The trail from one firm to another is somewhat difficult to follow, however, as each firm was renamed by the parent company after purchase. American Beacon was originally named Pavek Investments, which BAP purchased in March of 2010. BAP knew that some of Pavek’s reps had sold real estate deals from the now bankrupt DBSI as well as underperforming oil and gas partnerships from Ridgewood Energy, but didn’t know the extent of it. After investigating things further, they decided to shut the firm down. Allied Beacon, meanwhile, is the reincarnation of Waterford Investor Services, an IBD that BAP purchased earlier this year. Allied Beacon now has a total of 190 reps.

Allied Beacon President and CEO James Hintz said that considering the number of arbitrations attorneys are filing against IBDs these days, and with firms going out of business left and right, BAP decided to close down American Beacon and start fresh with Allied Beacon. Shuttering American Beacon, Hintz claims, kills any potential liabilities related to the bad investments, and gives the firm’s former advisors a clean slate. They could still be subject to arbitration, but Hintz said Allied Beacon would not be liable because it’s a separate entity that had no business ties with American Beacon.

It has been a difficult environment for IBDs, with arbitrations and litigation erupting all over the place due to troubled private placements, DBSI and other problematic alternative investments. It seems like a different firm goes belly up every week, leaving some advisors with limited options. Hintz said many firms involved with these legacy issues are hanging on by a thread, especially because errors and omissions carriers won’t cover certain type of investments.
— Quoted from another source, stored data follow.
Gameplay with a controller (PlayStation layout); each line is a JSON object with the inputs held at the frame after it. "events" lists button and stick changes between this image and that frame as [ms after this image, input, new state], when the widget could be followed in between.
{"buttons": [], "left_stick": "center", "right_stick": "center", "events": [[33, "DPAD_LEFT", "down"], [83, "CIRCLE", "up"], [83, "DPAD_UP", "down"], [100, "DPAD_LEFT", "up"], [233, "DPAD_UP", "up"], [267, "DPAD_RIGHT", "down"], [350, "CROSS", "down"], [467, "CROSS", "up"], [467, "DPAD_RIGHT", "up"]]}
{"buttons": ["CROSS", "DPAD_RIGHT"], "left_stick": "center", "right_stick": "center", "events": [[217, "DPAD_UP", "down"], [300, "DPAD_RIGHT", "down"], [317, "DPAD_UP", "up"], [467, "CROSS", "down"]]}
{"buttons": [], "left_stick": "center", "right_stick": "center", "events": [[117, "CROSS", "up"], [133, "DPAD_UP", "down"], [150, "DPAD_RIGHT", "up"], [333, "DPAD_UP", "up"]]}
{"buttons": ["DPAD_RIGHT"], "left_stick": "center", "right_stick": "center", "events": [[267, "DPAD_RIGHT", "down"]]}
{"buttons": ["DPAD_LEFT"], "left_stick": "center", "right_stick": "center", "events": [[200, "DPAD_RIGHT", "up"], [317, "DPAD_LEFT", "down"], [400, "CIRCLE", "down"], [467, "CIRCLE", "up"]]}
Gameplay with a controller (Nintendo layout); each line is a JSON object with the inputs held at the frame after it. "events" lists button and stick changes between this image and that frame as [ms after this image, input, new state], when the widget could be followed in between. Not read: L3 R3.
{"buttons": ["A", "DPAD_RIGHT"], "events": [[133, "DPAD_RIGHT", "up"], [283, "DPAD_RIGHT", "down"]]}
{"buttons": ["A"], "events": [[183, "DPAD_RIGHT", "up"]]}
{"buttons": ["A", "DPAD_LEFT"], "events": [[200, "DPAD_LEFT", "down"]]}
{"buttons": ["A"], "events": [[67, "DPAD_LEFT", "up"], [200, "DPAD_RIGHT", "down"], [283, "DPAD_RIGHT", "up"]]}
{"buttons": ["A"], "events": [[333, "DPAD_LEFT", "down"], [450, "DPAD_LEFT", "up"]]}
American Beacon does have two outstanding arbitration claims related to reps that sold DBSI, one claiming $220,000 and the other $100,000, Hintz said. (FINRA suspended American Beacon’s membership as of June 19 for failure to pay arbitration fees, filings show.) Laurence Landsman, a securities attorney with Block & Landsman, said the arbitrations could still move forward and there could be an award against the firm, even though it has been dissolved. But the claimants just might have a more difficult time seeking compensation if the b/d has no assets or insurance.

According to Hintz, there was no smoking gun with DBSI; it was just a product of the economy, as opposed to other investments that have blown up. From a due diligence perspective, “no one could’ve seen anything coming.”

Hintz claims there was no transfer of interest or assets to the new broker/dealer, so the liabilities should die with the corporate entity. Since BAP is not a member of FINRA, if any potential liabilities were to come up, the claims wouldn’t be tried under FINRA’s arbitration system; any litigation would go to Canada, he argues. Landsman said it’s true that FINRA only takes claims asserted against an actual member, but that doesn’t mean claims could only be tried in Canada. Depending on the situation, the firm could be subject to jurisdiction in state and federal courts where the investors are located, he said. Assuming Allied Beacon is a new entity, that b/d wouldn’t be liable for investments made by the rep prior to the move, he added.

Landsman believes it’s a defensive measure to limit their liability, but it doesn’t mean they’re totally off the hook. The firm’s liability depends on the nature of the acquisition, the new corporate structure and the relationship between the parent company and the b/d that closed down.

Hintz believes the new structure is the best way to protect the firm from future litigation. He said the company invested about $300,000 in American Beacon before it shut the firm down, including spending on a clearing firm relationship, advisory platform, back office and compliance systems, software and personnel.

“We learned the hard way how to protect our firm,” Hintz said.

Despite the troubles, the firm is looking to grow to around 350 reps in the next 12 months through an asset purchase. Hintz declined to comment further.